# Word for the day  untoward



## Josiah (Mar 18, 2015)

untoward

[uhn-tawrd, -tohrd] 


adjective

1.unfavorable or unfortunate:
Untoward circumstances forced him into bankruptcy.

2. improper:
untoward social behavior.


Due to the presence of the negative prefix *un-, the adjective untoward sounds like it should mean the opposite of toward—that is, away. But in modern usage, the adjective means (1) not favorable, (2) troublesome, (3) hard to guide or control, and (4) improper. The word comes from a mostly archaic sense of toward—namely, propitious or favorable. While this use of toward has fallen out of the language, its antonym, untoward, remains.


Although British and Australian English favor towards instead of toward, this does not carry over to the adjective untoward.

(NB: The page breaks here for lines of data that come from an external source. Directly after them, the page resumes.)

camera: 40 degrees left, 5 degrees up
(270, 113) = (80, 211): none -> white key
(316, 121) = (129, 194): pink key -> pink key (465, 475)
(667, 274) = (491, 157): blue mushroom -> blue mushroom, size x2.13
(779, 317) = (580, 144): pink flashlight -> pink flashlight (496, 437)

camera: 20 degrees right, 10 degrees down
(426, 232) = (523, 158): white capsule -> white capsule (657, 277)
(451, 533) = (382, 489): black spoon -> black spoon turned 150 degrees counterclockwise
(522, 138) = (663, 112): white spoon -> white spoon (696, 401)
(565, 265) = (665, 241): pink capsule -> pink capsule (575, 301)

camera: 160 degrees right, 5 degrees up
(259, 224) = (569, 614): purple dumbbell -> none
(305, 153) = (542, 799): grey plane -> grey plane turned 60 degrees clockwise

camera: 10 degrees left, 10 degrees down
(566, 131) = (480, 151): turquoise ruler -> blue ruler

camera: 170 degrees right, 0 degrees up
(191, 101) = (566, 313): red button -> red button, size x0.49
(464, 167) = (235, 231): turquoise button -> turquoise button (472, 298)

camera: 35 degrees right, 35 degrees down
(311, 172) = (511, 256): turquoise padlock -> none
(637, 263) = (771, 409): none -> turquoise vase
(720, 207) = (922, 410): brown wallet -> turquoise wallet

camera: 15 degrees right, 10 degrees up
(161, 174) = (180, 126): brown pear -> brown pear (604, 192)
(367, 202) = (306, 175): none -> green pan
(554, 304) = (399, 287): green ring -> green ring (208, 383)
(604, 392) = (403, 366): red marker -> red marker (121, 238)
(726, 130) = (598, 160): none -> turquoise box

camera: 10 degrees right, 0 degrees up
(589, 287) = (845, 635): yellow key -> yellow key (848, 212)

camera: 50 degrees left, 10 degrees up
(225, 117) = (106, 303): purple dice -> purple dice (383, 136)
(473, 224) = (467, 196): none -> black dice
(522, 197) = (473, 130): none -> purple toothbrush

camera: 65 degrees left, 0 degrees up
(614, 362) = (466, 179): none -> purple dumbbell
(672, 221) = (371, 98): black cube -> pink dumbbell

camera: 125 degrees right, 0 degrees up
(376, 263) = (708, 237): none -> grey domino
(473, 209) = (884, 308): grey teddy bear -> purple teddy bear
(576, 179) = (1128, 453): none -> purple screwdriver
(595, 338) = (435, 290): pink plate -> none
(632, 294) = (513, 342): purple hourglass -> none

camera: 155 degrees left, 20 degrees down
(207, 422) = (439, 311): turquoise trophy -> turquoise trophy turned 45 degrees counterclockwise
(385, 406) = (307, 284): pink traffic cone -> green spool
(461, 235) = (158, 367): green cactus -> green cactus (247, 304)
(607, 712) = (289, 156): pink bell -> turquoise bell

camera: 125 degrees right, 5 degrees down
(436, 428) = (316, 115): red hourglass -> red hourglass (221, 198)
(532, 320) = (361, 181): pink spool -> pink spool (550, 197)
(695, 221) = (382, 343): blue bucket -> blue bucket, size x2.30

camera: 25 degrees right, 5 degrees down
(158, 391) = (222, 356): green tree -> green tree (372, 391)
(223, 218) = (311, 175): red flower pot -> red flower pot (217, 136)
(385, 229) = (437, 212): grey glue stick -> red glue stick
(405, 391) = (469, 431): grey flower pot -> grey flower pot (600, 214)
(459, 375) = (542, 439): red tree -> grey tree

Untowards is extremely rare.


----------



## Vivjen (Mar 18, 2015)

I didn't realise it had changed it's meaning....thanks for that.
i learn something new every day...


----------



## AZ Jim (Mar 18, 2015)

Good word, I use it occasionally.


----------



## lovemylittleboy (Mar 18, 2015)

It is rare to me too Josiah !!! lol lol lol lol   I am  fired! lol lol lol


----------



## Josiah (Mar 18, 2015)

Hey Levi's mom when are you going to accept my offer and suggest a word for the day?


----------



## lovemylittleboy (Mar 19, 2015)

When I can think of  one that stands up to yours lol


----------